Nick Wright has a bit called the Superstar Club. I don't usually endorse debate show takes, but this was a solid metaphor. Jimmy was waiting in line. In the Eastern Conference Finals against the Boston Celtics, he scored a career-high 82 points in 94 minutes. Jimmy Buckets tried to order a table at the front door, but his card was declined. Down two in the final 17 seconds, Butler raced down the floor, turned down the one-on-one gladiator in the paint with 35-year-old Al Horford, and rattled it off the edge of the rim.
You could almost hear creaky basketball fans moaning, "Steph Curry ruined basketball", at the moment a 23 percent 3-point shooter (in the regular season) opted for a risky game-winning triple in the waning seconds of Game 7. Jimmy Buckets has made 18 pull-up shots from downtown during the playoffs at a 26 percent clip. An and-1 situation was just as likely as a pull-up 3. That was a bad basketball play for the team.
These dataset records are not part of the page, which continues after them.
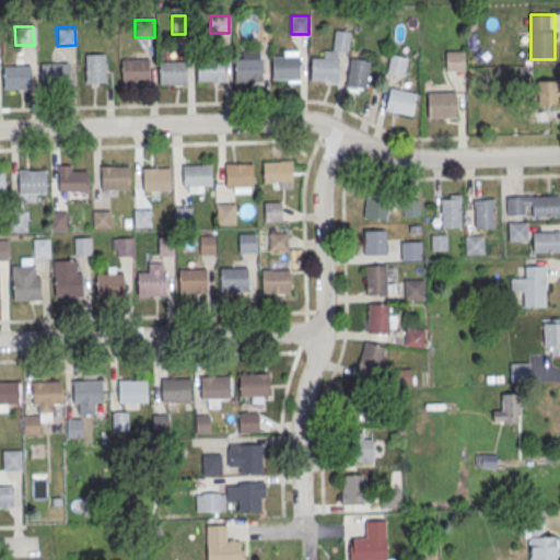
[(338,82),(338,50),(349,51),(349,31),(335,31),(334,50),(323,50),(323,58),(312,58),(311,81),(338,82)]
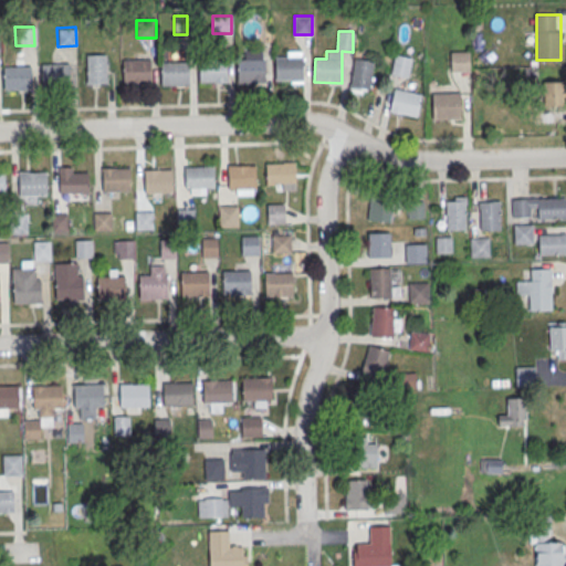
[(470,42),(451,42),(451,71),(470,71),(470,42)]
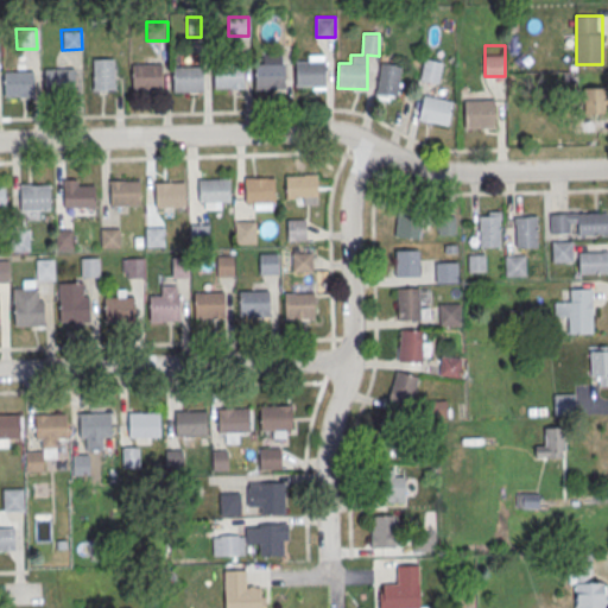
[(93,58),(93,90),(114,90),(114,58),(93,58)]
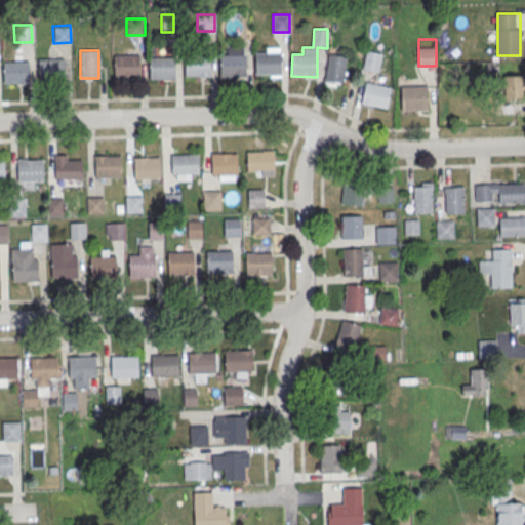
[(379,72),(381,53),(366,51),(363,69),(379,72)]
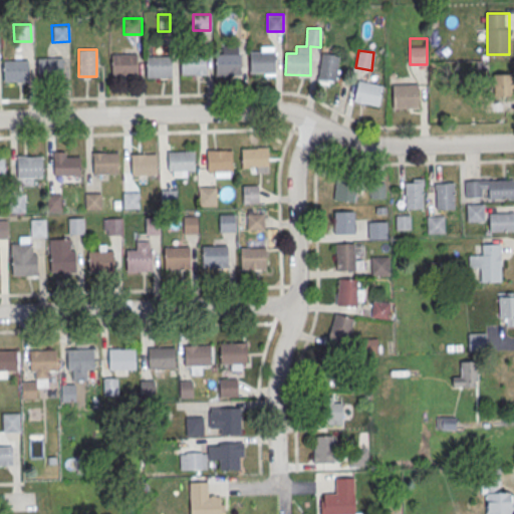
[(249,51),(275,51),(276,70),(250,71),(249,51)]
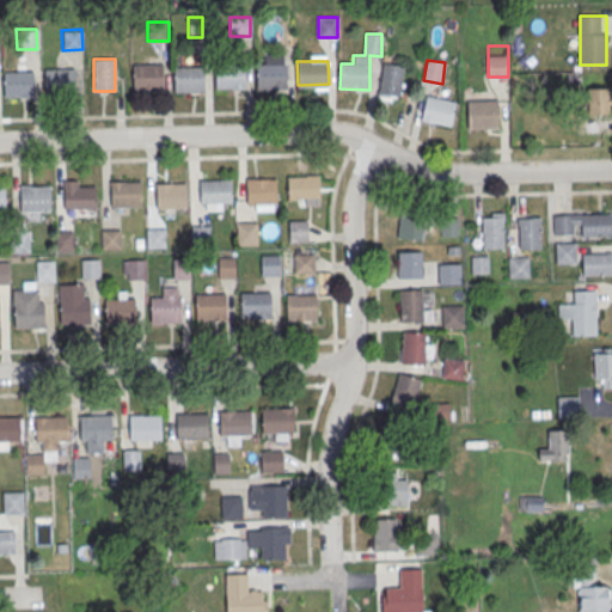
[(214,65),(245,63),(245,87),(214,87),(214,65)]
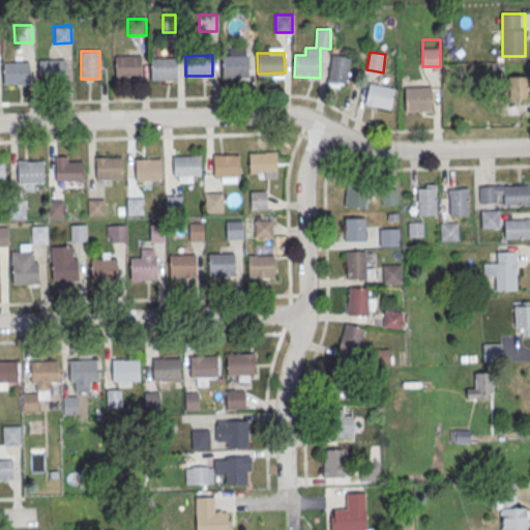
[(222,56),(248,55),(249,75),(223,76),(222,56)]
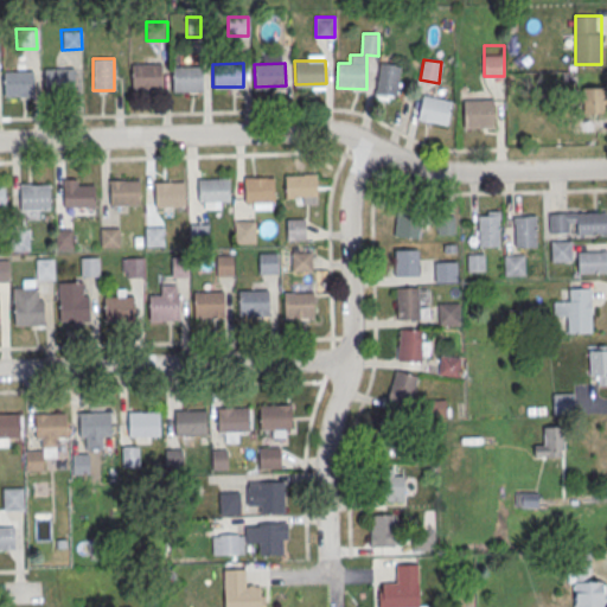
[(398,96),(398,63),(377,63),(377,96),(398,96)]
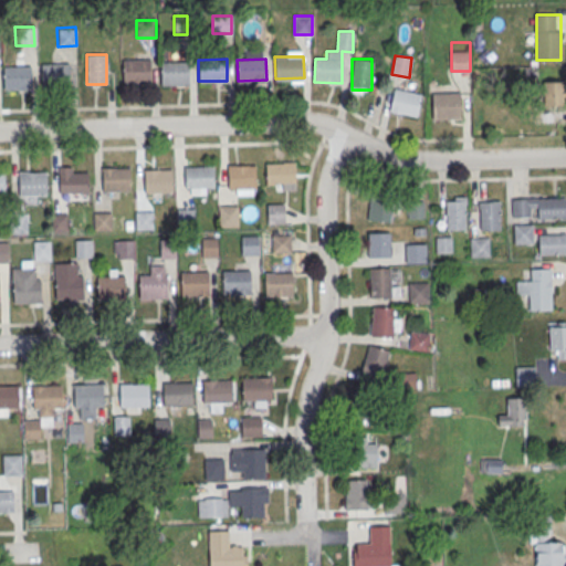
[(121,60),(149,60),(149,81),(121,82),(121,60)]
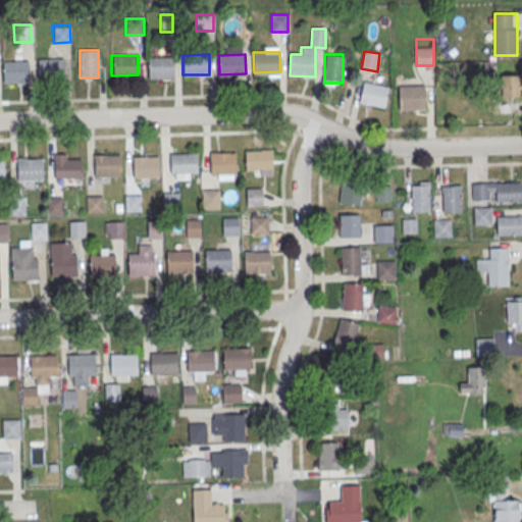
[(147,58),(173,57),(173,76),(147,77),(147,58)]
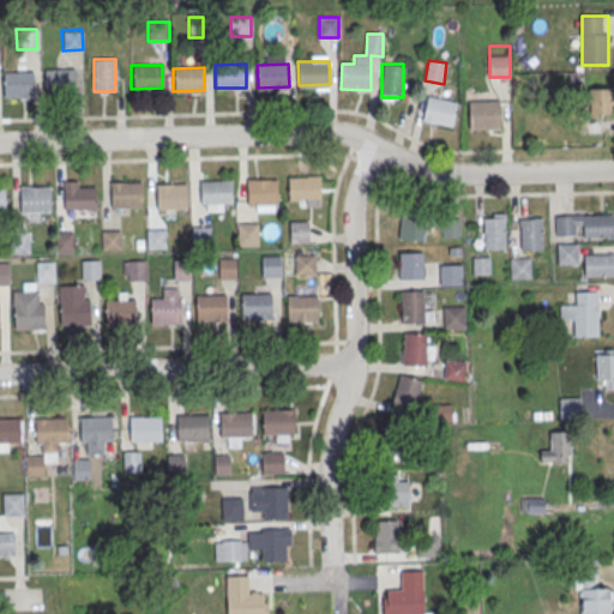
[(43,70),(74,68),(76,92),(44,92),(43,70)]
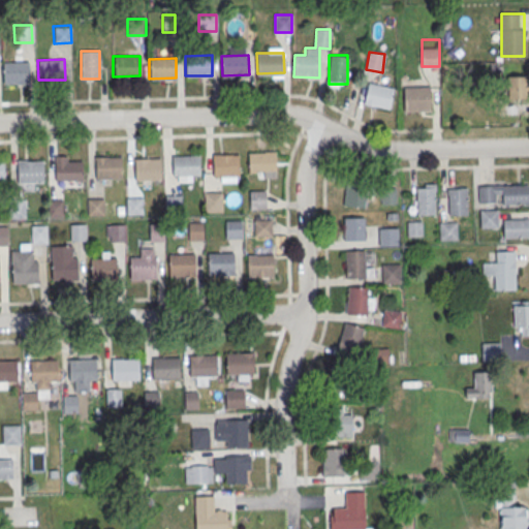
[(2,62),(29,61),(30,82),(2,83),(2,62)]
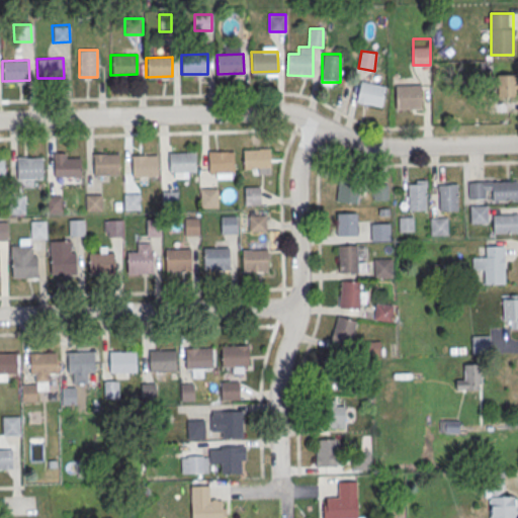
[(517,96),(517,75),(497,75),(497,96),(517,96)]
It's not like Curry or Harden. He doesn't have the bounce of Lavine. His offensive style isn't as aesthetically pleasing as his perimeter peers. He's as likely to operate out of the mid-post and back you down or face you up and score as he is to throw a rainbow 3-pointer through the cylinder. It isn't a knock on him, but that uniqueness is part of his appeal.
Nonperishable goods are the equivalent of antediluvian game in a survivalist's Bunker. They are useful in emergencies and can be consumed in any era. He has shown he can almost have a team without all-world talent. For the past three seasons, Heat Culture has been epitomized by Butler.
In the final 20 seconds, he tried to make a play that would have placed him in a higher position in the NBA hierarchy. He made the wrong one. Three years ago, he was in the same situation against the Raptors. The game was tied at 90 with 4.2 seconds to go, whenButler drove past Serge Ibaka and layed it in. The situations are similar, even though the situations are different.
His pugnacious energy was the focus of the heat. His combative nature can bite back, as we have seen countless times in his career. It took years for the franchise to climb out of the crater left by him when he left Minnesota. Ben Simmons' acrimony with the front office led to them cutting ties.
He's basically living out Patrick Ewing's career as a future Hall of Famer who couldn't get over the hump or garner the same reverence as his peers. There is a more perimeter-oriented era. They don't have a scoring title, a defensive player of the year, or a championship ring. His career is starting to play out the same way.
In the 1995 NBA Playoffs, Ewing missed a layup against Indiana. In the 90s, Ewing was one play short of a title. He lost to Michael Jordan's first game-winner in 1982 and to the Cinderella Villanova Cats in 1985 in the most famous March Madness finals in college hoops history.
In the last three years, the NBA champion has defeated the team in the playoffs. In the 7th game of the year, Leonard made one more play than the other. In his first season with Miami, he led the Heat to the Finals, but they were defeated by Los Angeles in The Bubble. The Heat were beaten by the Milwaukee Bucks in the first round of the playoffs.
If Boston defeats Golden State, it will be a sad day. Being an NBA superstar is a lot of work. It got in the way of making the heady play because of the heart of the man. Even though he won't be back next season, anyone who watched him gut it out throughout the playoffs will be respected.